I now know why I could be happy, positive, looking forward to the great life one week and the next week be on the sailboat to despair. I see that thinking that way wasn't really helping me out. Those negative feelings were still there because I hadn't tried to deal with them.

Although this book is amazing read I don't think it's a heal all of negative feelings. It just tries to make one realize why we are sick, and negative and how to deal with those feelings in a way that may help our lives in the long run.

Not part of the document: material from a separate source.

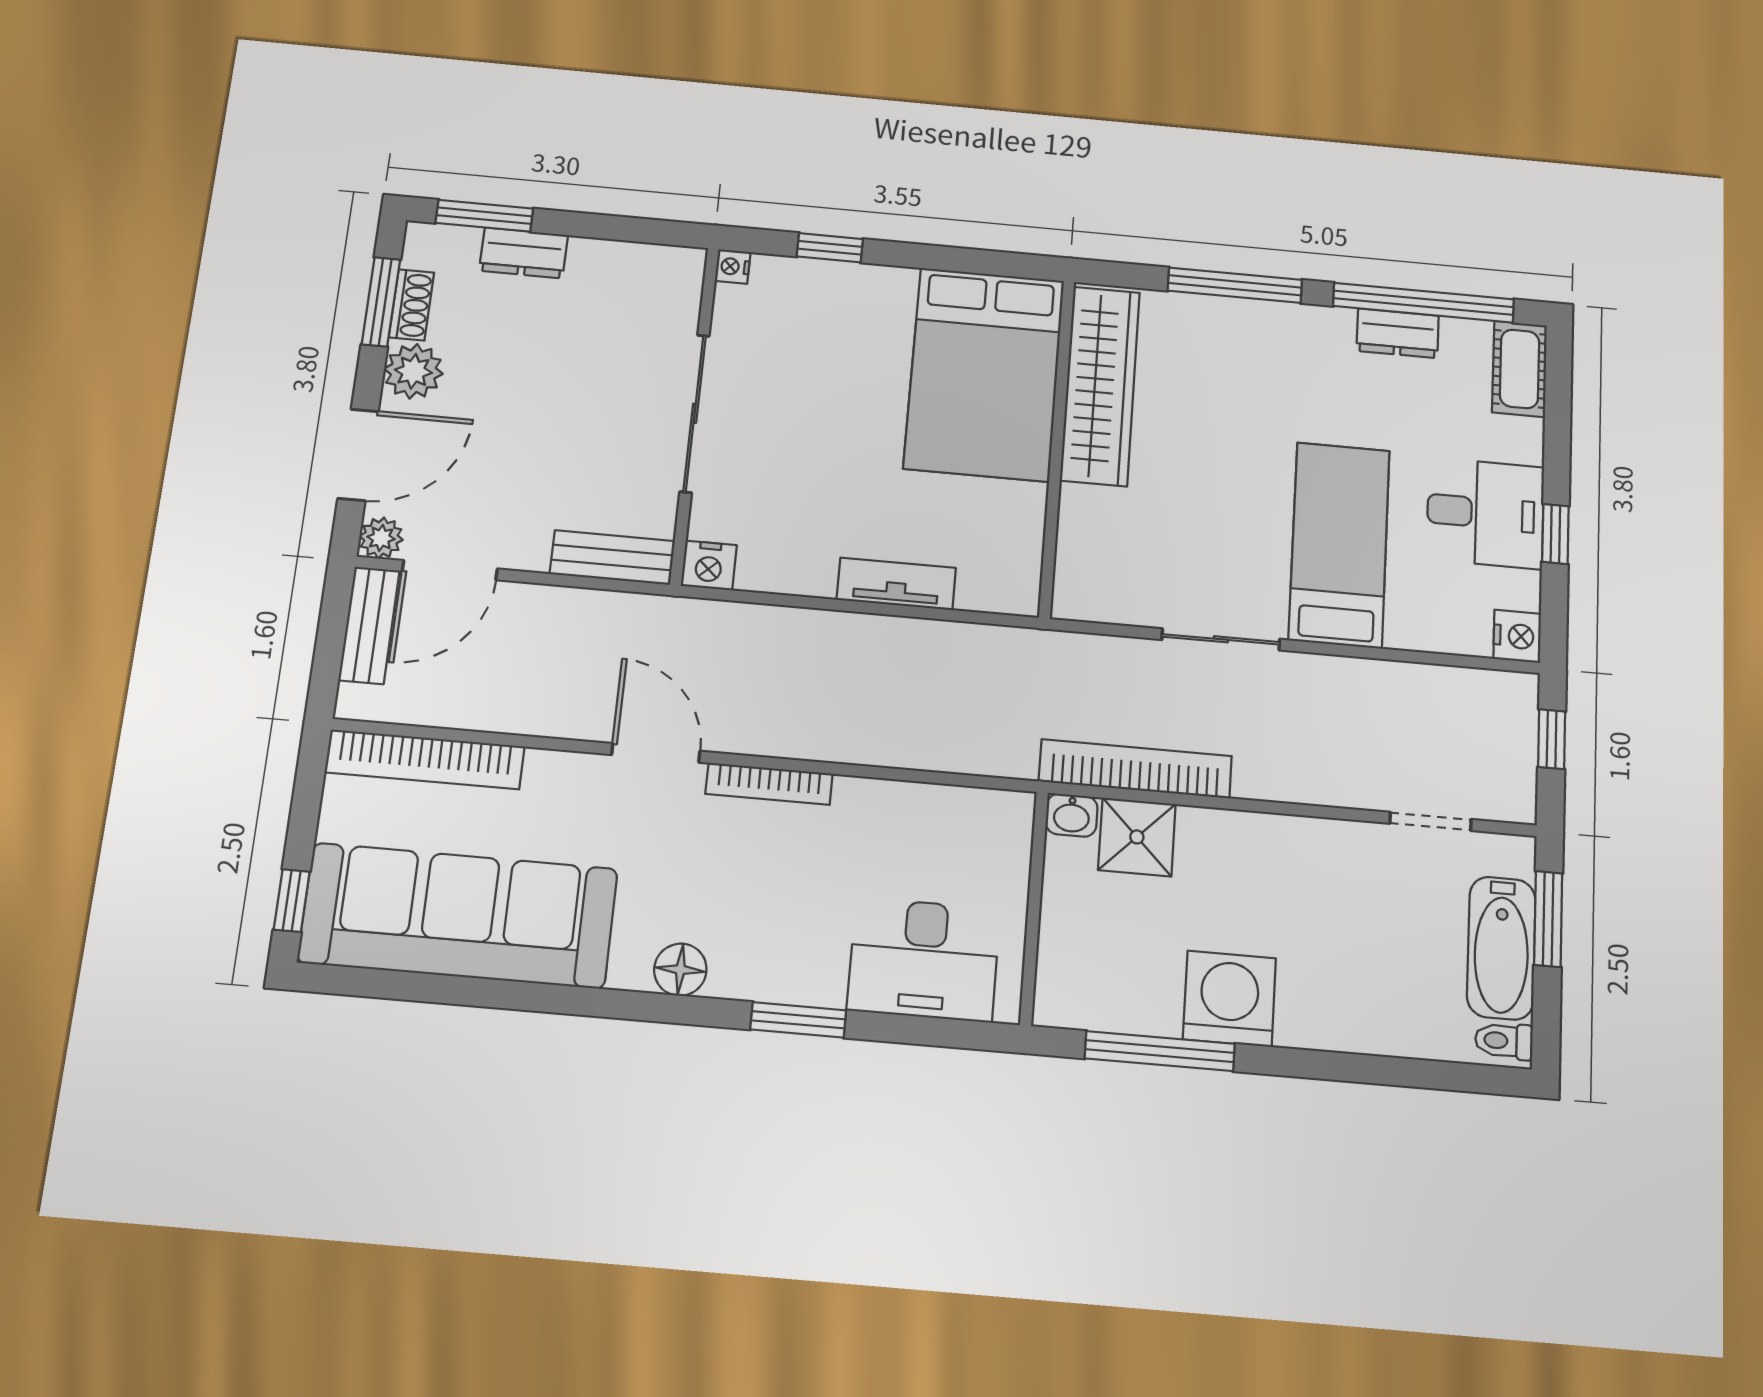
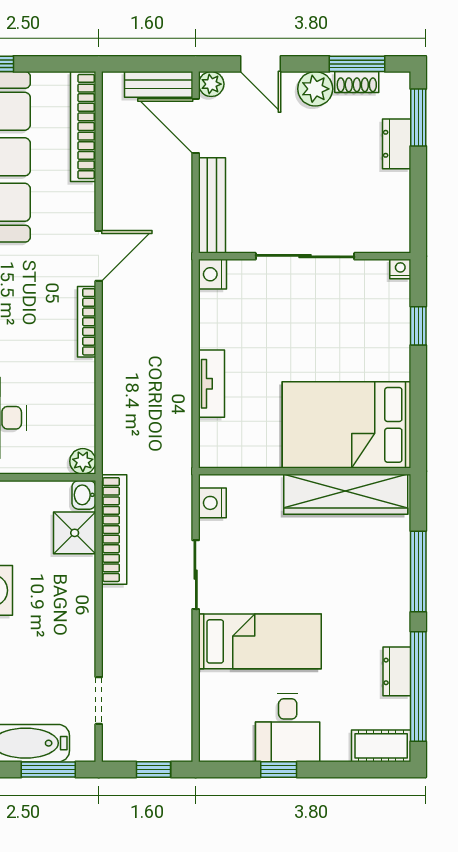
door: (358, 455) -> (260, 64), width x0.73
bench: (612, 557) -> (212, 205), width x1.36
nightstand: (1517, 636) -> (212, 503), moved, turned 90
plant: (1013, 812) -> (83, 461), added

Right now I am on chapter 5 so I still have a ways to go. I will update on my success as soon as I can. I am on the last week of my 3rd semester of college!!!! I am doing ok, not the result as I would like to have. If I would have applied myself more I would've been doing better however, this winter has been filled with sickness. One week Jorja would be sick, then she would give it to me and repeat. I haven't been so ill like this before. This next semester will be more interesting, since I will be taking a Psychology class and a American Literature class as well.

Until to next time, stay positive!!!   

Friday, February 27, 2015

sometimes.

Someone you know will just do something randomly, so random that it just amazes you. Amazes you that your life will be change, if not forever, for this moment. And it's all those "moments" that makes up a person's life.

There has been many times I have been amazed, majority for the worst. So many times I just focus on the bad that when something great happens, I just don't know how to react.

So for now on, I choose just to amazed and to pay it forward.